Individually, BU’s scoring burden has been concentrated, which can be both an advantage and a vulnerability. Against Navy, Gladden scored 26 points, with 24 coming in the second half. Michael McNair added 22, including 17 in the first half. Jones said both players have stepped up amid the injuries and that the team has been able to “ride them” because they have delivered repeatedly. But in a championship, reliance becomes a stress test: can the same two leaders produce again when Lehigh has already seen them twice and has already won twice?
Expert perspectives inside the teams
Chance Gladden, guard, Boston University, tied the week’s stakes to a personal horizon. “I’ve been around basketball all my life, watching March Madness, the tournament, and all that, ” he said. “It would mean the world to me. ” His comment underscores the human reality beneath the tournament bracket: the championship is an opportunity that can define careers and memories, particularly when previous chances were disrupted.
Joe Jones, head coach, Boston University, framed the task with operational clarity rather than romance. “We’ve really got to cut down on our turnovers offensively, because that’s probably our biggest hurdle right now, ” he said. “We’ve got to be able to win the 50/50 balls and outhustle and outcompete our opponent on their floor. ”
Michael McNair, guard, Boston University, described the season as an exercise in endurance and buy-in amid injuries. “When you fight and you fight through adversity and you want to win and you want to buy into what the group has offered, no matter how many guys you have, ” he said, “I think it shows the power in that. ” In a championship context, that mindset becomes either a stabilizer under pressure or a storyline that gets tested by the reality of execution.
Why the ripple effects extend beyond one game
At stake is more than a conference trophy. The Patriot League Championship serves as the gateway to the NCAA Division I Men’s Basketball Tournament, a stage that changes visibility and legacy for players, coaches, and programs. For BU, reaching that stage would also close a loop left open in 2020, when the team won the conference but never got the tournament opportunity because the event was canceled during the COVID-19 pandemic.

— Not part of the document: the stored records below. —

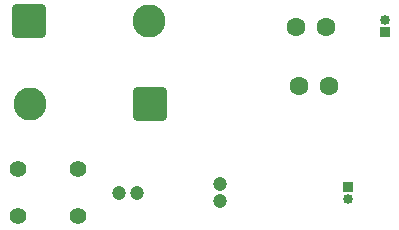
<source format=gbr>
%TF.GenerationSoftware,KiCad,Pcbnew,9.0.7*%
%TF.CreationDate,2026-02-27T12:11:25+01:00*%
%TF.ProjectId,Voltage_Doubler,566f6c74-6167-4655-9f44-6f75626c6572,1.0*%
%TF.SameCoordinates,Original*%
%TF.FileFunction,Soldermask,Bot*%
%TF.FilePolarity,Negative*%
%FSLAX46Y46*%
G04 Gerber Fmt 4.6, Leading zero omitted, Abs format (unit mm)*
G04 Created by KiCad (PCBNEW 9.0.7) date 2026-02-27 12:11:25*
%MOMM*%
%LPD*%
G01*
G04 APERTURE LIST*
G04 Aperture macros list*
%AMRoundRect*
0 Rectangle with rounded corners*
0 $1 Rounding radius*
0 $2 $3 $4 $5 $6 $7 $8 $9 X,Y pos of 4 corners*
0 Add a 4 corners polygon primitive as box body*
4,1,4,$2,$3,$4,$5,$6,$7,$8,$9,$2,$3,0*
0 Add four circle primitives for the rounded corners*
1,1,$1+$1,$2,$3*
1,1,$1+$1,$4,$5*
1,1,$1+$1,$6,$7*
1,1,$1+$1,$8,$9*
0 Add four rect primitives between the rounded corners*
20,1,$1+$1,$2,$3,$4,$5,0*
20,1,$1+$1,$4,$5,$6,$7,0*
20,1,$1+$1,$6,$7,$8,$9,0*
20,1,$1+$1,$8,$9,$2,$3,0*%
G04 Aperture macros list end*
%ADD10C,1.400000*%
%ADD11C,0.850000*%
%ADD12R,0.850000X0.850000*%
%ADD13C,2.800000*%
%ADD14RoundRect,0.250001X1.149999X1.149999X-1.149999X1.149999X-1.149999X-1.149999X1.149999X-1.149999X0*%
%ADD15RoundRect,0.250001X-1.149999X-1.149999X1.149999X-1.149999X1.149999X1.149999X-1.149999X1.149999X0*%
%ADD16C,1.200000*%
%ADD17C,1.600000*%
G04 APERTURE END LIST*
D10*
%TO.C,R2*%
X640960000Y-296000000D03*
X646040000Y-296000000D03*
%TD*%
%TO.C,R1*%
X640920000Y-292000000D03*
X646000000Y-292000000D03*
%TD*%
D11*
%TO.C,J2*%
X668875000Y-294500000D03*
D12*
X668875000Y-293500000D03*
%TD*%
%TO.C,J1*%
X672000000Y-280375000D03*
D11*
X672000000Y-279375000D03*
%TD*%
D13*
%TO.C,D2*%
X641920000Y-286500000D03*
D14*
X652080000Y-286500000D03*
%TD*%
D13*
%TO.C,D1*%
X652000000Y-279500000D03*
D15*
X641840000Y-279500000D03*
%TD*%
D16*
%TO.C,C4*%
X658000000Y-294750000D03*
X658000000Y-293250000D03*
%TD*%
%TO.C,C3*%
X649500000Y-294000000D03*
X651000000Y-294000000D03*
%TD*%
D17*
%TO.C,C2*%
X667250000Y-285000000D03*
X664750000Y-285000000D03*
%TD*%
%TO.C,C1*%
X667000000Y-280000000D03*
X664500000Y-280000000D03*
%TD*%
M02*

</source>
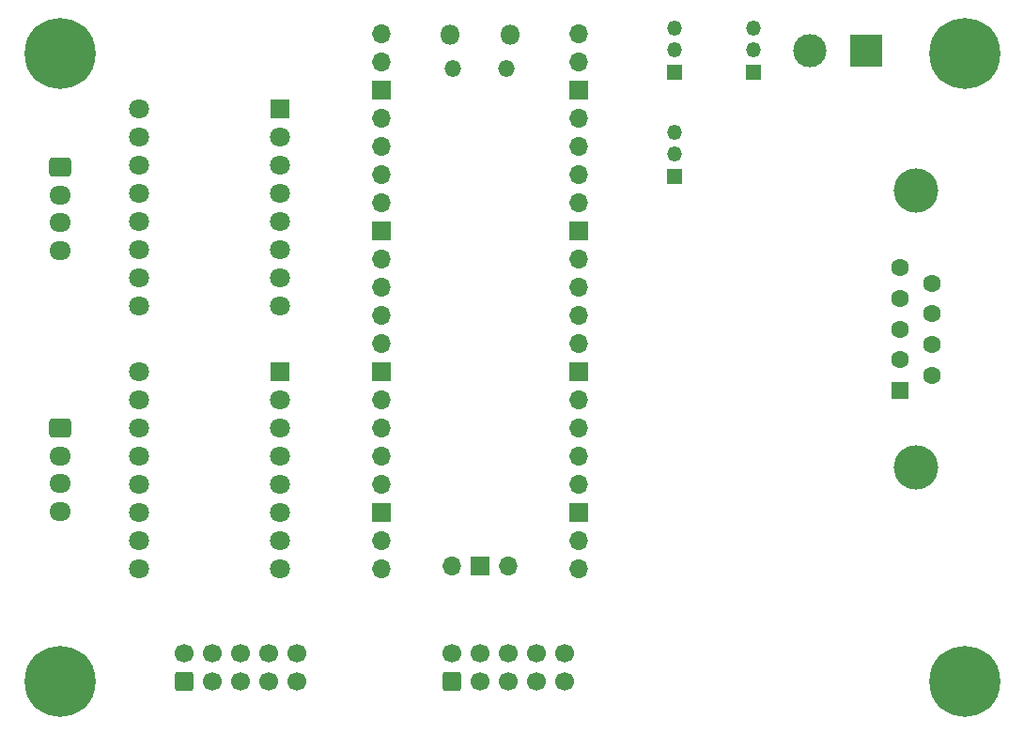
<source format=gbr>
%TF.GenerationSoftware,KiCad,Pcbnew,(7.0.0)*%
%TF.CreationDate,2023-04-01T02:11:53+13:00*%
%TF.ProjectId,pico_expansion_board,7069636f-5f65-4787-9061-6e73696f6e5f,rev?*%
%TF.SameCoordinates,Original*%
%TF.FileFunction,Soldermask,Bot*%
%TF.FilePolarity,Negative*%
%FSLAX46Y46*%
G04 Gerber Fmt 4.6, Leading zero omitted, Abs format (unit mm)*
G04 Created by KiCad (PCBNEW (7.0.0)) date 2023-04-01 02:11:53*
%MOMM*%
%LPD*%
G01*
G04 APERTURE LIST*
G04 Aperture macros list*
%AMRoundRect*
0 Rectangle with rounded corners*
0 $1 Rounding radius*
0 $2 $3 $4 $5 $6 $7 $8 $9 X,Y pos of 4 corners*
0 Add a 4 corners polygon primitive as box body*
4,1,4,$2,$3,$4,$5,$6,$7,$8,$9,$2,$3,0*
0 Add four circle primitives for the rounded corners*
1,1,$1+$1,$2,$3*
1,1,$1+$1,$4,$5*
1,1,$1+$1,$6,$7*
1,1,$1+$1,$8,$9*
0 Add four rect primitives between the rounded corners*
20,1,$1+$1,$2,$3,$4,$5,0*
20,1,$1+$1,$4,$5,$6,$7,0*
20,1,$1+$1,$6,$7,$8,$9,0*
20,1,$1+$1,$8,$9,$2,$3,0*%
G04 Aperture macros list end*
%ADD10R,1.350000X1.350000*%
%ADD11O,1.350000X1.350000*%
%ADD12C,6.400000*%
%ADD13C,4.000000*%
%ADD14R,1.600000X1.600000*%
%ADD15C,1.600000*%
%ADD16RoundRect,0.250000X0.600000X-0.600000X0.600000X0.600000X-0.600000X0.600000X-0.600000X-0.600000X0*%
%ADD17C,1.700000*%
%ADD18R,3.000000X3.000000*%
%ADD19C,3.000000*%
%ADD20RoundRect,0.250000X-0.725000X0.600000X-0.725000X-0.600000X0.725000X-0.600000X0.725000X0.600000X0*%
%ADD21O,1.950000X1.700000*%
%ADD22O,1.800000X1.800000*%
%ADD23O,1.500000X1.500000*%
%ADD24O,1.700000X1.700000*%
%ADD25R,1.700000X1.700000*%
%ADD26R,1.800000X1.800000*%
%ADD27C,1.800000*%
G04 APERTURE END LIST*
D10*
%TO.C,JP7*%
X130555999Y-90359999D03*
D11*
X130555999Y-88359999D03*
X130555999Y-86359999D03*
%TD*%
D10*
%TO.C,JP6*%
X137667999Y-80961999D03*
D11*
X137667999Y-78961999D03*
X137667999Y-76961999D03*
%TD*%
D10*
%TO.C,JP5*%
X130555999Y-80961999D03*
D11*
X130555999Y-78961999D03*
X130555999Y-76961999D03*
%TD*%
D12*
%TO.C,H4*%
X156718000Y-135890000D03*
%TD*%
D13*
%TO.C,J6*%
X152331669Y-116650000D03*
X152331669Y-91650000D03*
D14*
X150911668Y-109689999D03*
D15*
X150911669Y-106920000D03*
X150911669Y-104150000D03*
X150911669Y-101380000D03*
X150911669Y-98610000D03*
X153751669Y-108305000D03*
X153751669Y-105535000D03*
X153751669Y-102765000D03*
X153751669Y-99995000D03*
%TD*%
D12*
%TO.C,H2*%
X75184000Y-79248000D03*
%TD*%
%TO.C,H3*%
X156718000Y-79248000D03*
%TD*%
D16*
%TO.C,J8*%
X110490000Y-135890000D03*
D17*
X110490000Y-133350000D03*
X113030000Y-135890000D03*
X113030000Y-133350000D03*
X115570000Y-135890000D03*
X115570000Y-133350000D03*
X118110000Y-135890000D03*
X118110000Y-133350000D03*
X120650000Y-135890000D03*
X120650000Y-133350000D03*
%TD*%
D18*
%TO.C,J1*%
X147827999Y-78993999D03*
D19*
X142748000Y-78994000D03*
%TD*%
D12*
%TO.C,H1*%
X75184000Y-135890000D03*
%TD*%
D20*
%TO.C,J4*%
X75184000Y-89528000D03*
D21*
X75183999Y-92027999D03*
X75183999Y-94527999D03*
X75183999Y-97027999D03*
%TD*%
D20*
%TO.C,J5*%
X75184000Y-113070000D03*
D21*
X75183999Y-115569999D03*
X75183999Y-118069999D03*
X75183999Y-120569999D03*
%TD*%
D22*
%TO.C,U2*%
X110304999Y-77599999D03*
D23*
X110604999Y-80629999D03*
X115454999Y-80629999D03*
D22*
X115754999Y-77599999D03*
D24*
X104139999Y-77469999D03*
X104139999Y-80009999D03*
D25*
X104139999Y-82549999D03*
D24*
X104139999Y-85089999D03*
X104139999Y-87629999D03*
X104139999Y-90169999D03*
X104139999Y-92709999D03*
D25*
X104139999Y-95249999D03*
D24*
X104139999Y-97789999D03*
X104139999Y-100329999D03*
X104139999Y-102869999D03*
X104139999Y-105409999D03*
D25*
X104139999Y-107949999D03*
D24*
X104139999Y-110489999D03*
X104139999Y-113029999D03*
X104139999Y-115569999D03*
X104139999Y-118109999D03*
D25*
X104139999Y-120649999D03*
D24*
X104139999Y-123189999D03*
X104139999Y-125729999D03*
X121919999Y-125729999D03*
X121919999Y-123189999D03*
D25*
X121919999Y-120649999D03*
D24*
X121919999Y-118109999D03*
X121919999Y-115569999D03*
X121919999Y-113029999D03*
X121919999Y-110489999D03*
D25*
X121919999Y-107949999D03*
D24*
X121919999Y-105409999D03*
X121919999Y-102869999D03*
X121919999Y-100329999D03*
X121919999Y-97789999D03*
D25*
X121919999Y-95249999D03*
D24*
X121919999Y-92709999D03*
X121919999Y-90169999D03*
X121919999Y-87629999D03*
X121919999Y-85089999D03*
D25*
X121919999Y-82549999D03*
D24*
X121919999Y-80009999D03*
X121919999Y-77469999D03*
X110489999Y-125499999D03*
D25*
X113029999Y-125499999D03*
D24*
X115569999Y-125499999D03*
%TD*%
D16*
%TO.C,J9*%
X86360000Y-135890000D03*
D17*
X86360000Y-133350000D03*
X88900000Y-135890000D03*
X88900000Y-133350000D03*
X91440000Y-135890000D03*
X91440000Y-133350000D03*
X93980000Y-135890000D03*
X93980000Y-133350000D03*
X96520000Y-135890000D03*
X96520000Y-133350000D03*
%TD*%
D26*
%TO.C,J3*%
X94995999Y-107949999D03*
D27*
X94996000Y-110490000D03*
X94996000Y-113030000D03*
X94996000Y-115570000D03*
X94996000Y-118110000D03*
X94996000Y-120650000D03*
X94996000Y-123190000D03*
X94996000Y-125730000D03*
X82296000Y-125730000D03*
X82296000Y-123190000D03*
X82296000Y-120650000D03*
X82296000Y-118110000D03*
X82296000Y-115570000D03*
X82296000Y-113030000D03*
X82296000Y-110490000D03*
X82296000Y-107950000D03*
%TD*%
D26*
%TO.C,J2*%
X94995999Y-84259999D03*
D27*
X94996000Y-86800000D03*
X94996000Y-89340000D03*
X94996000Y-91880000D03*
X94996000Y-94420000D03*
X94996000Y-96960000D03*
X94996000Y-99500000D03*
X94996000Y-102040000D03*
X82296000Y-102040000D03*
X82296000Y-99500000D03*
X82296000Y-96960000D03*
X82296000Y-94420000D03*
X82296000Y-91880000D03*
X82296000Y-89340000D03*
X82296000Y-86800000D03*
X82296000Y-84260000D03*
%TD*%
M02*

</source>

For lehigh basketball, the championship at home represents leverage: familiarity, routine, and the confidence that comes from two prior wins in the same season. For BU, it is the opposite—an attempt to prove that film study, defensive focus, and improved ball security can overturn a pattern that has held across two close results. The difference between “close” and “enough” is often a small number of possessions, a couple of rebounds, or a handful of turnovers.
Wednesday’s title game, then, becomes a referendum on which force is more decisive: the underdog surge sparked by a 40-foot buzzer-beater, or the steadier edge of a team that has already demonstrated the ability to finish against the same opponent twice. And as lehigh basketball prepares to host, the defining question is unavoidable: can BU’s corrections arrive in time to matter most?